Selon la majorité des économistes, les Etats-Unis vont tomber dans une «falaise fiscale» au début de l’année prochaine si le Sénat et la Chambre des représentants (qui forment le Congrès américain) n’arrivent pas à se mettre d’accord avant le 31 décembre pour réduire les dépenses publiques et, de là, diminuer la dette du gouvernement fédéral états-unien. Les médias et les principales agences de notation contribuent depuis bien des mois à alimenter la psychose collective à cet égard, peignant le diable sur la muraille pour condamner toute dépense publique qui ne serait pas financée entièrement par des recettes fiscales que l’Etat doit encaisser à la même période.
Cette vision est partielle et comporte un vice conceptuel dirimant pour la croissance et la soutenabilité du système économique dans son ensemble.
La partialité de cette vision est évidente, lorsque l’on considère l’opposition des Républicains à toute diminution des dépenses publiques dans le domaine militaire, ainsi que leur soutien aux subventions versées à l’industrie pétrolière aux Etats-Unis. Le vice conceptuel dans la vision dominante réside dans l’absence de distinction entre les dépenses qui forment un revenu et celles qui ne font que transférer un revenu préexistant au sein de l’économie. A l’instar de l’investissement privé, l’investissement public produit un revenu qui est nouveau dans l’ensemble de l’économie, dans la mesure où il est financé par une avance bancaire, qui n’a pas besoin d’une épargne préalable pour être octroyée.

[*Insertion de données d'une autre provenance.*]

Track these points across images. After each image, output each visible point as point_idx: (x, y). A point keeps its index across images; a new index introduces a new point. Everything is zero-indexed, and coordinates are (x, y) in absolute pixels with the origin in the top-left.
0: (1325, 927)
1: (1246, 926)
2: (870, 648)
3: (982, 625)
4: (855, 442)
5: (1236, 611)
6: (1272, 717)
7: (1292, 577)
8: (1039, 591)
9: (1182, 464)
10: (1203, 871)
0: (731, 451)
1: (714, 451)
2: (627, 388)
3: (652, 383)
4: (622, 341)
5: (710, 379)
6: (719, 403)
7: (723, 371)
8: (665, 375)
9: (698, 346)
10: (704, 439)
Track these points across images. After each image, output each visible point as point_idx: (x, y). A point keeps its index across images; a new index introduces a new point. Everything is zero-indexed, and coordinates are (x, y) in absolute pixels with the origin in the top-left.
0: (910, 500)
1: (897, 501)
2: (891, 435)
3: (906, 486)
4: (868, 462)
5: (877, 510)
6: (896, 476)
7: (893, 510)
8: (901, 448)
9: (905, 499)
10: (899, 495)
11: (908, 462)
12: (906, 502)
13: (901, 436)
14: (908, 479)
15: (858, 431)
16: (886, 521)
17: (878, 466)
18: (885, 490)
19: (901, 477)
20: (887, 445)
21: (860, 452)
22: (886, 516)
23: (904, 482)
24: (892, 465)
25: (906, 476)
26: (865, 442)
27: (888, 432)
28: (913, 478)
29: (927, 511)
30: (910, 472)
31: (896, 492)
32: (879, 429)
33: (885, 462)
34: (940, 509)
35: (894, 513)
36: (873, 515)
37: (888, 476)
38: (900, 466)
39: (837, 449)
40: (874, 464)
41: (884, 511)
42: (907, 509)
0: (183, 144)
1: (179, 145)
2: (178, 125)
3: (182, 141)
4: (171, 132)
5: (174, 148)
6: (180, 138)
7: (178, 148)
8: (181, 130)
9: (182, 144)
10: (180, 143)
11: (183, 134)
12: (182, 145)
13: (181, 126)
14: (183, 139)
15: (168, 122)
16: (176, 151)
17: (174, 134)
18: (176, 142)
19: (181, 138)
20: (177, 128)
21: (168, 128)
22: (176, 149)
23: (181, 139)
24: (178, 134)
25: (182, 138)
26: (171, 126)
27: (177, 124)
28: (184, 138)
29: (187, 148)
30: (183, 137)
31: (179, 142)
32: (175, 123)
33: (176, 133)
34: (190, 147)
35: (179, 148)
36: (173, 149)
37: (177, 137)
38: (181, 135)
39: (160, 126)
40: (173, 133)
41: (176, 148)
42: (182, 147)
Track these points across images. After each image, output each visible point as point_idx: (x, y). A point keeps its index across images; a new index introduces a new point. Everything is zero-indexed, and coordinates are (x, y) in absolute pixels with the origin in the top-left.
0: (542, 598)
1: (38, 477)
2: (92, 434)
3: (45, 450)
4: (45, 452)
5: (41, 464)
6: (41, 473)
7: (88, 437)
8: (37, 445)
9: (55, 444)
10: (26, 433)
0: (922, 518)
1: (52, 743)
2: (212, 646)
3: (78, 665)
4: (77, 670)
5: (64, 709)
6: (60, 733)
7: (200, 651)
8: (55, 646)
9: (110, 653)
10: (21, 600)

Il en va autrement pour les dépenses de consommation, qui nécessitent toutes d’un revenu (gagné ou emprunté) pour être effectuées.
La relance économique aux Etats-Unis, comme en Europe, restera un mirage aussi longtemps que la dépense publique sera l’otage des lobbies qui soutiennent les mesures d’austérité, malgré la récession qui s’aggrave et la réduction des dépenses privées (des ménages et entreprises). En réalité, le secteur public, des deux côtés de l’Atlantique, doit accroître ses dépenses pour réaliser des investissements dans les infrastructures de transport et de communication, dans les énergies renouvelables, ainsi que dans la formation et la recherche scientifique (pour ne mentionner que des domaines stratégiques et cruciaux pour le développement économique).
Etant donné que ces dépenses bénéficient à plusieurs générations, l’équité fiscale impose de les financer par l’endettement de l’Etat et non par l’impôt, afin d’en imputer le financement à chaque génération fiscale en fonction des bénéfices que celle-ci retire des investissements correspondants. Pour les dépenses publiques qui doivent être financées par l’impôt, il faut en revanche augmenter la charge fiscale sur les revenus et les patrimoines élevés, qui, aux Etats-Unis comme en Europe, ont souvent profité d’une fiscalité atténuée, n’ayant aucune justification d’un point de vue macroéconomique et qui est contraire à l’éthique sociale.
Plutôt que la prétendue «falaise fiscale», c’est donc un véritable précipice idéologique qui risque d’entraîner l’économie états-unienne et globale dans une nouvelle grande dépression.